Study text
+++

The Government has announced £22 million for investment in new farming technologies and three of the projects earmarked for funding are in the south west.

The new technologies are set to help UK farmers cut down on pollution, minimise waste and produce more food thanks to a £22 million Government investment.

Half a million pounds is going towards the development of a robot raspberry harvester in Plymouth to pick raspberries faster, cheaper and to more consistent and higher standards than human labour. The plan is to create a system that is easily reconfigurable to other fruit varieties, vegetables and delicate objects.

Another of the projects is vertical farming in Bristol. The project will combine innovative irrigation and lighting technologies in a large scale farm operation to increase productivity, quality and sustainability of vertical farming.

The third of the south west's projects to be invested in is a cattle welfare project in Porton Down, Wiltshire. The intention is to refine an automatic system for early identification of important diseases in dairy cattle since detecting disease early increases cow welfare and improves productivity.

The funding was announced by Science Minister Chris Skidmore for the first 31 projects to benefit from the Government’s dedicated Transforming Food Production Challenge, a £90 million Industrial Strategy fund to help businesses, researchers and industry to transform farming and meet the needs of a growing population.

This investment in the latest technological developments is a key part of the Government’s modern Industrial Strategy, and commitment to boost research and development spending to 2.4 per cent of GDP by 2027.

It will also contribute towards providing greener, cleaner processes for the agricultural sector, helping towards the Government’s commitment to a target of net zero greenhouse gas emissions by 2050.

Chris Skidmore said: “The projects announced today will ensure we lead the way in supporting our vital farming industry, delivering high quality food for consumers while reducing the wider environmental impact."

Farming Minister Robert Goodwill said: “Agri-tech can help us address the biggest challenges facing the agriculture industry, such as eradicating crop pests and diseases for arable farmers without harming the wider environment."

+++

Stored data entries:
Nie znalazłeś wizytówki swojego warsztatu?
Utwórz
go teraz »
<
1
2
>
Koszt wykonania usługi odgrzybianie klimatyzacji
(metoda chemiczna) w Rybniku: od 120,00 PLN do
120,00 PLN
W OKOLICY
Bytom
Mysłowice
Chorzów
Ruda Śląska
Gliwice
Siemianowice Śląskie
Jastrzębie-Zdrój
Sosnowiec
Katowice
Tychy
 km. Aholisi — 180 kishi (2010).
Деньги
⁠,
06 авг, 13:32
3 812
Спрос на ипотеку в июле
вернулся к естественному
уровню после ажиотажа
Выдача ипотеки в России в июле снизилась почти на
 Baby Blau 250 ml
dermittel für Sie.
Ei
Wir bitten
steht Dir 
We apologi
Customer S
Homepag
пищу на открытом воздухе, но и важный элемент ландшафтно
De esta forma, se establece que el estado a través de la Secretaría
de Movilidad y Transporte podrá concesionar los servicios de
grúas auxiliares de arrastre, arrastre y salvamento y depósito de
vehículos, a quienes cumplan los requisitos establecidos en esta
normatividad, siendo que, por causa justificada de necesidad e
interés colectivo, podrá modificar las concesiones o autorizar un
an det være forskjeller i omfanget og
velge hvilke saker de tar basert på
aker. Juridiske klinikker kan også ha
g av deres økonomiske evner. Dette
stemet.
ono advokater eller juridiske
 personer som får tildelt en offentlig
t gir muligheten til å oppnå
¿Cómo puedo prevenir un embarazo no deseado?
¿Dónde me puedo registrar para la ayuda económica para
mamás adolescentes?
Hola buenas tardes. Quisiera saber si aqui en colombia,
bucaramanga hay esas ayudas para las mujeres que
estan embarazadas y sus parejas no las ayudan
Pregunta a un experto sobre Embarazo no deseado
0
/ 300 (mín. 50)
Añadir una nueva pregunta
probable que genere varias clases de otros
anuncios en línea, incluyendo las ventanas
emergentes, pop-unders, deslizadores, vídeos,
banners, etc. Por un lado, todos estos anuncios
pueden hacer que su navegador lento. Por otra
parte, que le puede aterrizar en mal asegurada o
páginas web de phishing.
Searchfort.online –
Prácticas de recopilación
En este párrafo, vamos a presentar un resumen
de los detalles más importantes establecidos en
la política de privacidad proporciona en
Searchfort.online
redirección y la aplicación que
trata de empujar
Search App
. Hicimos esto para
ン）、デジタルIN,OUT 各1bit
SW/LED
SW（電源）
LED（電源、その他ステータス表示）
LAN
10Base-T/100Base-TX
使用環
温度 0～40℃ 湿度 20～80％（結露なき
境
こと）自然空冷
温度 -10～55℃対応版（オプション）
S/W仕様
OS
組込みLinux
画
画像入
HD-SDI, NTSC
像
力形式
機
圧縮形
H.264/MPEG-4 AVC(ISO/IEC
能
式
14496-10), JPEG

+++

Task statement
Quote the farming technology funding text word for word, everything from "Another of the" down to "a growing population.".

Result for this task
Another of the projects is vertical farming in Bristol. The project will combine innovative irrigation and lighting technologies in a large scale farm operation to increase productivity, quality and sustainability of vertical farming.

The third of the south west's projects to be invested in is a cattle welfare project in Porton Down, Wiltshire. The intention is to refine an automatic system for early identification of important diseases in dairy cattle since detecting disease early increases cow welfare and improves productivity.

The funding was announced by Science Minister Chris Skidmore for the first 31 projects to benefit from the Government’s dedicated Transforming Food Production Challenge, a £90 million Industrial Strategy fund to help businesses, researchers and industry to transform farming and meet the needs of a growing population.